La pension de retraite brute moyenne en France s'établit à 1.705 euros par mois. Un chiffre officiel qui cache pourtant de profondes inégalités selon le sexe, la région ou le régime d'appartenance.
La pension des retraités a augmenté mais cette hausse reste à nuancer. Selon les nouvelles données publiées mardi 26 mai par la Direction de la recherche, des études, de l'évaluation et des statistiques (Drees), les retraités ont perçu 1.705 euros bruts mensuels en moyenne en 2024.
Derrière ce chiffre national, les réalités sont très disparates. Régime de base, complémentaire, prélèvements sociaux... Une fois toutes les déductions effectuées, cette moyenne redescend à environ 1.662 euros nets.
L'écart le plus criant reste celui entre les hommes et les femmes. Selon la DREES, les pensions de droit direct des femmes sont inférieures de 38 % à celles des hommes, un fossé qui reflète des décennies d'inégalités professionnelles. Peu importe le temps partiel subi, les congés maternité, les carrières hachées.
En incluant les pensions de réversion perçues majoritairement par des femmes, l'écart se réduit à environ 25 %, mais reste massif.
Les disparités sont aussi géographiques. La pension moyenne atteint 2.131 euros à Paris, contre seulement 1.189 euros à La Réunion, soit près de 1.000 euros d'écart entre les deux extrêmes. Les territoires où l'emploi est plus précaire et les salaires historiquement plus faibles produisent mécaniquement des pensions plus basses.

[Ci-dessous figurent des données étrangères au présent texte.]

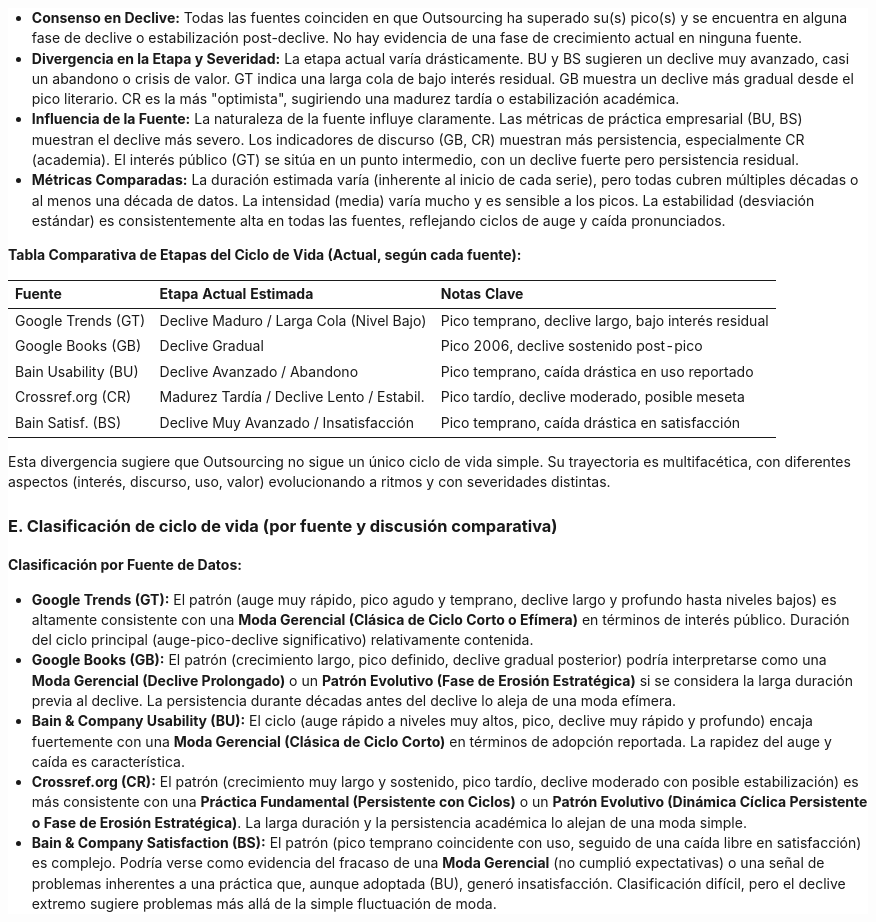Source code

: *   **Consenso en Declive:** Todas las fuentes coinciden en que Outsourcing ha superado su(s) pico(s) y se encuentra en alguna fase de declive o estabilización post-declive. No hay evidencia de una fase de crecimiento actual en ninguna fuente.
*   **Divergencia en la Etapa y Severidad:** La etapa actual varía drásticamente. BU y BS sugieren un declive muy avanzado, casi un abandono o crisis de valor. GT indica una larga cola de bajo interés residual. GB muestra un declive más gradual desde el pico literario. CR es la más "optimista", sugiriendo una madurez tardía o estabilización académica.
*   **Influencia de la Fuente:** La naturaleza de la fuente influye claramente. Las métricas de práctica empresarial (BU, BS) muestran el declive más severo. Los indicadores de discurso (GB, CR) muestran más persistencia, especialmente CR (academia). El interés público (GT) se sitúa en un punto intermedio, con un declive fuerte pero persistencia residual.
*   **Métricas Comparadas:** La duración estimada varía (inherente al inicio de cada serie), pero todas cubren múltiples décadas o al menos una década de datos. La intensidad (media) varía mucho y es sensible a los picos. La estabilidad (desviación estándar) es consistentemente alta en todas las fuentes, reflejando ciclos de auge y caída pronunciados.

**Tabla Comparativa de Etapas del Ciclo de Vida (Actual, según cada fuente):**

| Fuente              | Etapa Actual Estimada                     | Notas Clave                                    |
| :------------------ | :---------------------------------------- | :--------------------------------------------- |
| Google Trends (GT)  | Declive Maduro / Larga Cola (Nivel Bajo)  | Pico temprano, declive largo, bajo interés residual |
| Google Books (GB)   | Declive Gradual                           | Pico 2006, declive sostenido post-pico       |
| Bain Usability (BU) | Declive Avanzado / Abandono             | Pico temprano, caída drástica en uso reportado |
| Crossref.org (CR)   | Madurez Tardía / Declive Lento / Estabil. | Pico tardío, declive moderado, posible meseta |
| Bain Satisf. (BS)   | Declive Muy Avanzado / Insatisfacción   | Pico temprano, caída drástica en satisfacción  |

Esta divergencia sugiere que Outsourcing no sigue un único ciclo de vida simple. Su trayectoria es multifacética, con diferentes aspectos (interés, discurso, uso, valor) evolucionando a ritmos y con severidades distintas.

### **E. Clasificación de ciclo de vida (por fuente y discusión comparativa)**

**Clasificación por Fuente de Datos:**

*   **Google Trends (GT):** El patrón (auge muy rápido, pico agudo y temprano, declive largo y profundo hasta niveles bajos) es altamente consistente con una **Moda Gerencial (Clásica de Ciclo Corto o Efímera)** en términos de interés público. Duración del ciclo principal (auge-pico-declive significativo) relativamente contenida.
*   **Google Books (GB):** El patrón (crecimiento largo, pico definido, declive gradual posterior) podría interpretarse como una **Moda Gerencial (Declive Prolongado)** o un **Patrón Evolutivo (Fase de Erosión Estratégica)** si se considera la larga duración previa al declive. La persistencia durante décadas antes del declive lo aleja de una moda efímera.
*   **Bain & Company Usability (BU):** El ciclo (auge rápido a niveles muy altos, pico, declive muy rápido y profundo) encaja fuertemente con una **Moda Gerencial (Clásica de Ciclo Corto)** en términos de adopción reportada. La rapidez del auge y caída es característica.
*   **Crossref.org (CR):** El patrón (crecimiento muy largo y sostenido, pico tardío, declive moderado con posible estabilización) es más consistente con una **Práctica Fundamental (Persistente con Ciclos)** o un **Patrón Evolutivo (Dinámica Cíclica Persistente o Fase de Erosión Estratégica)**. La larga duración y la persistencia académica lo alejan de una moda simple.
*   **Bain & Company Satisfaction (BS):** El patrón (pico temprano coincidente con uso, seguido de una caída libre en satisfacción) es complejo. Podría verse como evidencia del fracaso de una **Moda Gerencial** (no cumplió expectativas) o una señal de problemas inherentes a una práctica que, aunque adoptada (BU), generó insatisfacción. Clasificación difícil, pero el declive extremo sugiere problemas más allá de la simple fluctuación de moda.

La revalorisation des pensions de 0,9 % appliquée au 1er janvier 2026 est, elle, inférieure à l'inflation estimée à 1,2 %, ce qui représente une légère perte de pouvoir d'achat pour les retraités cette année.
Fin 2024, on comptait 17,3 millions de bénéficiaires d'une pension de droit direct en France, un chiffre en hausse de 0,7 % en un an. Autant de situations individuelles que ce chiffre moyen, aussi officiel soit-il, ne saurait résumer.